Épée de Damoclès économique
La Suisse progresse légèrement dans le classement mondial de la liberté de la presse établi par l’ONG Reporters sans frontières (RSF), mais pas forcément pour les bonnes raisons.
Notre pays gagne certes deux rangs pour se retrouver à la douzième place. Ce qui le met dans la catégorie où la situation peut être qualifiée de «plutôt bonne». En soi, il s’agit bien sûr une bonne nouvelle. Mais cette amélioration est surtout due à la fin de la pandémie du Covid-19. Les mesures de confinement décidées par les autorités avaient provoqué, par ricochet, «une montée sans précédent» de l’hostilité verbale, voire d’agressions physiques, contre les journalistes. Cette pression est retombée. Le débat est plus apaisé et peut de nouveau être mené dans un cadre démocratique digne de ce nom.
Mais ce retour à la normale n’est pas à mettre au crédit d’une quelconque action politique favorable aux médias. Dans ce domaine, la tendance est au contraire au recul! La Suisse passe de la 29e à la 37e place si l’on mesure la qualité du cadre législatif, un des indicateurs pris en considération dans ce classement.
La législation suisse rend plus difficile le traitement de certaines informations pourtant cruciales à la transparence démocratique. Les Chambres ont ainsi accepté un durcissement supplémentaire des mesures provisionnelles permettant de bloquer un article avant même sa parution. Dans le cadre du différend qui l’oppose à l’homme d’affaires genevois Stéphane Barbier-Mueller, Le Courrier en a fait l’expérience. Un article a pu être gelé pendant plus d’une année.
Deuxième raison à ce recul: le durcissement, sous pression du lobby de la finance, de la loi sur les banques qui empêche les médias suisses d’exploiter les fuites des données bancaires. La Suisse a été la risée des pays voisins lors de l’affaire des Swiss Secrets impliquant de nouveau Credit Suisse. Enfin, la création de monopoles médiatiques pèse aussi dans ce classement. Le refus de la loi sur l’aide aux médias sous les coups de boutoir conjugués des partis de la droite la plus réactionnaire et affairiste et de certains grands éditeurs, en février 2022, fragilise la situation des petits journaux.
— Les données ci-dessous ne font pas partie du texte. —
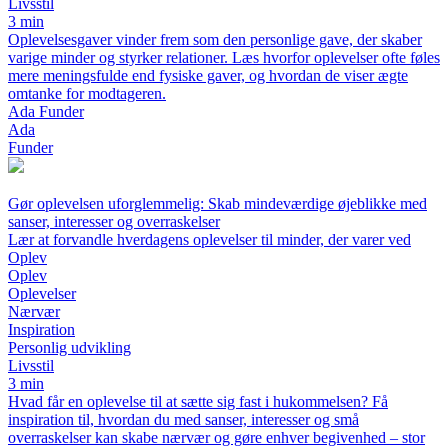
Livsstil
3 min
Oplevelsesgaver vinder frem som den personlige gave, der skaber
varige minder og styrker relationer. Læs hvorfor oplevelser ofte føles
mere meningsfulde end fysiske gaver, og hvordan de viser ægte
omtanke for modtageren.
Ada Funder
Ada
Funder
Gør oplevelsen uforglemmelig: Skab mindeværdige øjeblikke med
sanser, interesser og overraskelser
Lær at forvandle hverdagens oplevelser til minder, der varer ved
Oplev
Oplev
Oplevelser
Nærvær
Inspiration
Personlig udvikling
Livsstil
3 min
Hvad får en oplevelse til at sætte sig fast i hukommelsen? Få
inspiration til, hvordan du med sanser, interesser og små
overraskelser kan skabe nærvær og gøre enhver begivenhed – stor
En clair: les journalistes ne se font plus cracher dessus par des antivax; pour le reste, rien n’a changé, et ce n’est pas l’arrivée d’un udéciste – Albert Rösti – aux commandes du dossier des médias qui va améliorer la donne, lui qui a surtout le service public de l’information dans le collimateur.
En Suisse, le vrai danger qui pèse sur les journalistes suisses et les médias est d’abord et surtout économique.